Dengan catatan, penduduk Indonesia 250 juta, Vietnam (92 juta), Thailand (70
juta), Malaysia (30 juta), dan Singapura (6 juta). Jokowi harus mengulang
kembali agresivitas mantan Presiden serta Menteri Riset dan Teknologi BJ
Habibie yang dulu banyak mengirim mahasiswa merebut teknologi dari Amerika
Serikat dan Eropa.
Keempat, sesuai janjinya, Jokowi sebagai presiden terpilih juga
harus bisa mencetak minimal sejuta lahan pertanian tanaman pangan (padi).
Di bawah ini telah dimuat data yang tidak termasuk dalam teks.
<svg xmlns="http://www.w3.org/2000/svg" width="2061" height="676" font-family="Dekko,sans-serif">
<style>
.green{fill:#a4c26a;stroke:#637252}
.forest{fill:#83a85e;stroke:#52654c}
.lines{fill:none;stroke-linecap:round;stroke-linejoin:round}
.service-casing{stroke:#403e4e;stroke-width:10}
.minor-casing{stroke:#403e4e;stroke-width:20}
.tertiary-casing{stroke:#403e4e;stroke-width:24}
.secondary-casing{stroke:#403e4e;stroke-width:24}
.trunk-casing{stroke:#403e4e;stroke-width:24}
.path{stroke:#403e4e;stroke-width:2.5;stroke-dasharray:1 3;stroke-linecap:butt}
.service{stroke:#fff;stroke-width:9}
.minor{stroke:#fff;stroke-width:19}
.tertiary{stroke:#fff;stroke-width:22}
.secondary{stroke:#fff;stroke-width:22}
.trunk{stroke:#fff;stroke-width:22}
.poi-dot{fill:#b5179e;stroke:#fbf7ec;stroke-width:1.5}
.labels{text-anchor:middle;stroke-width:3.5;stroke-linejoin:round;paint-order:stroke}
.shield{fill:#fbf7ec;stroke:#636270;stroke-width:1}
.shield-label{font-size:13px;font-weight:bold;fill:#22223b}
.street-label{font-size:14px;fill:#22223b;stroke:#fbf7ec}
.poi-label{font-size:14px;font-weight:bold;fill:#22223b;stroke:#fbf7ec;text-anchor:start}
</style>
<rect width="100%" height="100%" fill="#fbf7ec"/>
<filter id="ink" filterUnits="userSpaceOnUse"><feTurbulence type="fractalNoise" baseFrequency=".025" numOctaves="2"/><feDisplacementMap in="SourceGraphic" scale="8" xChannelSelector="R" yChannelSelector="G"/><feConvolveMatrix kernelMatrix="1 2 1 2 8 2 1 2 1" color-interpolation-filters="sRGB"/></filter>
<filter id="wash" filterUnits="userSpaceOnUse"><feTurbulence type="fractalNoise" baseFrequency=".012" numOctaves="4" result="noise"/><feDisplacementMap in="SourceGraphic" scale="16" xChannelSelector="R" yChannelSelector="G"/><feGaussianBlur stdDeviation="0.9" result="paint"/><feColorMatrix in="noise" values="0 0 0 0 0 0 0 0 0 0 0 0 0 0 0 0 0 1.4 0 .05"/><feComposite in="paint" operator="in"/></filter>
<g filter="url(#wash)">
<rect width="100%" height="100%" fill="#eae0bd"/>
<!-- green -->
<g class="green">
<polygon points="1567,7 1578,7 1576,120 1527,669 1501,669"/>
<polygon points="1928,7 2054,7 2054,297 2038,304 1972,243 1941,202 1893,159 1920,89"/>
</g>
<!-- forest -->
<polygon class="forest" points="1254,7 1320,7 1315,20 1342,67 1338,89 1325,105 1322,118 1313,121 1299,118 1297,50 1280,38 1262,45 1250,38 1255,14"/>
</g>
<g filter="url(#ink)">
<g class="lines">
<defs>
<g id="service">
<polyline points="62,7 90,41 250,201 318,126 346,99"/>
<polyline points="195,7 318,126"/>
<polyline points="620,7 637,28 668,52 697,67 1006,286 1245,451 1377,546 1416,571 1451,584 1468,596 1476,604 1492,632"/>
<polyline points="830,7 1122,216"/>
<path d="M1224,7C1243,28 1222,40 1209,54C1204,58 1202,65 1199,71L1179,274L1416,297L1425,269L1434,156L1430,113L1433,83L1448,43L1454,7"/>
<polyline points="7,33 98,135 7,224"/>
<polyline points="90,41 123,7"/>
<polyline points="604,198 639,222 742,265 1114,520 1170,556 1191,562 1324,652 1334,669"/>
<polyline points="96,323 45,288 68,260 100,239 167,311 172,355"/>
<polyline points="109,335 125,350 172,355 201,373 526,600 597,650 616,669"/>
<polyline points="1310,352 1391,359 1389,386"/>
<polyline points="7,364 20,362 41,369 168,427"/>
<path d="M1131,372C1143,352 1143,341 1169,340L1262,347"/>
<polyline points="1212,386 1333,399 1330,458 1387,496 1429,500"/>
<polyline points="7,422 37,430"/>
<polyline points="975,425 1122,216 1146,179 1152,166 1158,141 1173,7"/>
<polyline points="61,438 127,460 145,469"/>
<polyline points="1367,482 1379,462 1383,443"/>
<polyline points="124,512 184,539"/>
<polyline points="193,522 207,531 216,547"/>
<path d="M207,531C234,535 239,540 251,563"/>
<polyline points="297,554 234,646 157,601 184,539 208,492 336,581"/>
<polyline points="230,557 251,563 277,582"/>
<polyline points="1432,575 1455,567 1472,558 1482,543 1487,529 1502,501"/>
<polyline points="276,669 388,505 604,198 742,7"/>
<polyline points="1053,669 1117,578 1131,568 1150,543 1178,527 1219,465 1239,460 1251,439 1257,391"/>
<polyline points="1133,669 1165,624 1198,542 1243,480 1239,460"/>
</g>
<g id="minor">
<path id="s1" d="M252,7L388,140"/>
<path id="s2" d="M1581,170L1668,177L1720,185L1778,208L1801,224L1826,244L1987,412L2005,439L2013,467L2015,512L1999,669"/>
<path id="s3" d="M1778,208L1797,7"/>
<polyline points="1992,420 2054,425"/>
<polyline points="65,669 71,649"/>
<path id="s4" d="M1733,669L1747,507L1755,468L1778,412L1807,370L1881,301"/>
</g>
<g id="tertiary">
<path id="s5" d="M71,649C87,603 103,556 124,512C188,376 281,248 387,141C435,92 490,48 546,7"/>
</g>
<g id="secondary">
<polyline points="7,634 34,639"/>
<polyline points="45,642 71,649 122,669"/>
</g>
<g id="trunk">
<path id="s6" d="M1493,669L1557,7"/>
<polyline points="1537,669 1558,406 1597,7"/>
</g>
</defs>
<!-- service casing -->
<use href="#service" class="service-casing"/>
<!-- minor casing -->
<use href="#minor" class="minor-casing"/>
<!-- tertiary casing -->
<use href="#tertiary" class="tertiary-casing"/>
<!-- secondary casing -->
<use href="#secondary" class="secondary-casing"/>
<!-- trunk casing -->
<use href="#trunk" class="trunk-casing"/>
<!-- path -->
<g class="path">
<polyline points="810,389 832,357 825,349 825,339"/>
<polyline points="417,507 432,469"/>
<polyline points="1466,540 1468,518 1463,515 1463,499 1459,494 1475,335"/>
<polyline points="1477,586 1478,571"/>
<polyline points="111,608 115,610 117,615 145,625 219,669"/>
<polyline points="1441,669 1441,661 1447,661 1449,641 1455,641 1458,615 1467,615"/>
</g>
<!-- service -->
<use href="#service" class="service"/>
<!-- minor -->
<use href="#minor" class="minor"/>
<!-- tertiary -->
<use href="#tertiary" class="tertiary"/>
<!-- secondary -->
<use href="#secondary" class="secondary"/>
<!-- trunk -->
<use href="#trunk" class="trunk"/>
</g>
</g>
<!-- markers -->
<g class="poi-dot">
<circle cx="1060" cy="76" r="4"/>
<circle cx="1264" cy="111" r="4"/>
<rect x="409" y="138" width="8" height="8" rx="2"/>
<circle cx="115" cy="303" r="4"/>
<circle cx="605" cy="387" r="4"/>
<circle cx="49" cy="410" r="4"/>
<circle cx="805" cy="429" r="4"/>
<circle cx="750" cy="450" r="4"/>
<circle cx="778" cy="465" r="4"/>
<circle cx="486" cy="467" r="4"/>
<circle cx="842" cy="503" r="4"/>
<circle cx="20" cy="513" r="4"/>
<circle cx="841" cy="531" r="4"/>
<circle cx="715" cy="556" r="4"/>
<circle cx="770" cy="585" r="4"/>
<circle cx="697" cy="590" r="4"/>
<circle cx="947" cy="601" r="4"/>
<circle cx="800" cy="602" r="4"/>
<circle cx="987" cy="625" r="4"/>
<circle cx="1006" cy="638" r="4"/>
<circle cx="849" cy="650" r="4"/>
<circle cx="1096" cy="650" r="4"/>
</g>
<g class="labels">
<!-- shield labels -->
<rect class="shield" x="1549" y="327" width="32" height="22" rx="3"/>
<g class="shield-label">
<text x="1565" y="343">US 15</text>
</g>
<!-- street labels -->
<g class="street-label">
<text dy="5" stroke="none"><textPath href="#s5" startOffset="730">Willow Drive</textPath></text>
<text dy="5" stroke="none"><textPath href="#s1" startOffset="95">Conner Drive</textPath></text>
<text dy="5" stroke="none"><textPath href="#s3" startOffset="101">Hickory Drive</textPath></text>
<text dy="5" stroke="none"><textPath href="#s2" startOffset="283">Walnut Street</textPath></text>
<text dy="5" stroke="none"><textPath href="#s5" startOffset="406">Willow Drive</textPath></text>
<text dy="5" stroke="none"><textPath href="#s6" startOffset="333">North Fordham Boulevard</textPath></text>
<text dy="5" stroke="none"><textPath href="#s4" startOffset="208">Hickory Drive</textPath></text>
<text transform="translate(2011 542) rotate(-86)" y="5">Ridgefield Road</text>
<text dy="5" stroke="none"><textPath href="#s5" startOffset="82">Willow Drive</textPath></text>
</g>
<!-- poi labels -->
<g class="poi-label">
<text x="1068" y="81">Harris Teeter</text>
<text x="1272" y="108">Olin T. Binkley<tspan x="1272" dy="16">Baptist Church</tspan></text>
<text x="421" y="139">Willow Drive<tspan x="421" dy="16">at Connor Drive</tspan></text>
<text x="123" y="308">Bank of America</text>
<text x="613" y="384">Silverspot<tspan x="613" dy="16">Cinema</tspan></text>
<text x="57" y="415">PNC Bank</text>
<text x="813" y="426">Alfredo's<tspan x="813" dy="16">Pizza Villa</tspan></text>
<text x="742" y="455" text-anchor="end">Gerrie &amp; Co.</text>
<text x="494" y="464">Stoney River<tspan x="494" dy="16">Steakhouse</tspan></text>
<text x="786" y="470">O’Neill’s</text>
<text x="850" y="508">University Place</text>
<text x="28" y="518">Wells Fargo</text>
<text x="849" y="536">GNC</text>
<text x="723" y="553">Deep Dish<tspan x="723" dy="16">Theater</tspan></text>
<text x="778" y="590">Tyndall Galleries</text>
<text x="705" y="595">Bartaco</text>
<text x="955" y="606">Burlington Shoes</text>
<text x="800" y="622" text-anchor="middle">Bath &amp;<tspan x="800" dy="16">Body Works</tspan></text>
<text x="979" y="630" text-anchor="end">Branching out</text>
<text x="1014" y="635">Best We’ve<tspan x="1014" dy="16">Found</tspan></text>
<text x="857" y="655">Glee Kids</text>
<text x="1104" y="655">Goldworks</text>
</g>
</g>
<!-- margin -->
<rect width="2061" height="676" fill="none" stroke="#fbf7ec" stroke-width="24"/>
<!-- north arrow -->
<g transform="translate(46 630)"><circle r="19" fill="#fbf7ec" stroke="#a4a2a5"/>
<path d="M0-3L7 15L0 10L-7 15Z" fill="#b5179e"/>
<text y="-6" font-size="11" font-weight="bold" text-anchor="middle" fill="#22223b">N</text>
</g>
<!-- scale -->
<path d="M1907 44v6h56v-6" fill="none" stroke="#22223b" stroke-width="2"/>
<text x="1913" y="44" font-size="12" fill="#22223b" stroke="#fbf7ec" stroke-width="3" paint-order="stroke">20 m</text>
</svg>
Proyek ini dulu pernah dilakukan Soeharto, tetapi kurang berhasil. Swasembada
pangan—sebenarnya juga banyak komoditas lain—hanya bisa dilakukan melalui
ekstensifikasi atau penambahan lahan. Program transmigrasi masih relevan
dilanjutkan dalam rangka mendorong petani mengerjakan luas lahan yang
menjamin tercapainya skala ekonomis, yakni batas luas minimum yang bisa
menyebabkan petani berproduksi efisien, misalnya 2 hektar per petani.
Kelima, pengendalian penduduk. Sesudah era reformasi 1998,
Indonesia cenderung lengah menangani isu ini. Bertambahnya penduduk memang
bisa mendatangkan manfaat berupa ”bonus demografi”. Namun, itu bisa berbalik
menjadi beban jika kita tidak bisa menciptakan lapangan pekerjaan. Syarat
untuk itu adalah pertumbuhan ekonomi di atas 7 persen, sesuatu yang tidak
pernah kita rasakan sejak krisis 1998. Tidak ada kompromi lagi, pertumbuhan
penduduk maksimal harus di bawah 1 persen per tahun.
Konsolidasi bank
Keenam, konsolidasi bank di sektor finansial adalah hal yang
gagal dilakukan pemerintah sebelumnya. Jumlah bank di Indonesia saat ini 119
bank lokal untuk melayani 250 juta penduduk. Di Malaysia, hanya ada delapan
bank lokal untuk melayani 30 juta penduduk. Itu pun Malaysia masih terus
berupaya mengonsolidasikan bank-banknya. Di Singapura, cuma ada tiga bank
lokal raksasa: DBS, OCBS, dan UOB. Dalam industri perbankan, berlaku hukum
size does matter. Artinya, semakin besar ukuran suatu bank, akan semakin
efisien. Karena itulah, di banyak negara sudah timbul tren konsolidasi
antarbank. Indonesia pernah sukses menggabung empat bank BUMN (BDN, Bapindo,
BBD, dan Bank Exim) menjadi Bank Mandiri.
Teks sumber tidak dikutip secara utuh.